• _Given text_:
-- Graphing 3-D equations onto a 2-D graph grid         18-Sept-99 
-- Elliptical Paraboloid 
-- uses sizeaxis() Xfun 
~ 
The 3-D equation written in terms of X=..., Y=... and Z=... then I
calculate cross-section (trace) arrays of {x,y,z} points.  I next
convert the 3-D point arrays to corresponding 2-D point arrays and do
"plotline".  The result is a trace sketch of various quadric surfaces
in perfect perspective according to the placement of the Z-axis at an
angle of 45° between the -X axis and -Y axis. 
 
by Eric Collins 
<EricandTammyCollins@worldnet.att.net> 
~ 
 
a=6; b=1; c=2 
TOPtrace=5 
GRID=20 
---- toggle for direcection orientation -- "0" = off, "1" = on 
pos=1 
neg=0 
 
Zax={{Xmin,Xmin}/2,{0,0},{Xmax,Xmax}/2} 
plotline Zax 
tic_adjuster=10 
 
---- Surface Equation 
fy(X,Z)=((X/a)^2+(Z/c)^2)/b 
fz(X,Y)=c*sqrt((Y*b)-(X/a)^2) 
fx(Y,Z)=a*sqrt((Y*b)-(Z/c)^2)

• _Study questions_:
1) Please translate this sentence from the 3-D graphing text into Spanish: "The result is a trace sketch of various quadric surfaces in perfect perspective according to the placement of the Z-axis at an angle of 45° between the -X axis and -Y axis."
2) Answer these from the 3-D graphing text:
(a) Which surface is named near the top?
(b) What value is GRID set to?
(c) Between which two axes is the Z-axis placed?

• _Supplied data_:
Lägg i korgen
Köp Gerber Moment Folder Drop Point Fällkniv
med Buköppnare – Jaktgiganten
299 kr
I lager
==
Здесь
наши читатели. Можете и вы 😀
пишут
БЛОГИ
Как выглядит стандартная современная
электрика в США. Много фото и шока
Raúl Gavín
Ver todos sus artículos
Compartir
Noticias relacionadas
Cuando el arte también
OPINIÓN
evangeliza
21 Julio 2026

• _Answers for the exercise_:
1) El resultado es un boceto de trazas de diversas superficies cuádricas en perfecta perspectiva, según la colocación del eje Z en un ángulo de 45° entre el eje -X y el eje -Y.

2)
(a) Elliptical Paraboloid
(b) 20
(c) The -X axis and the -Y axis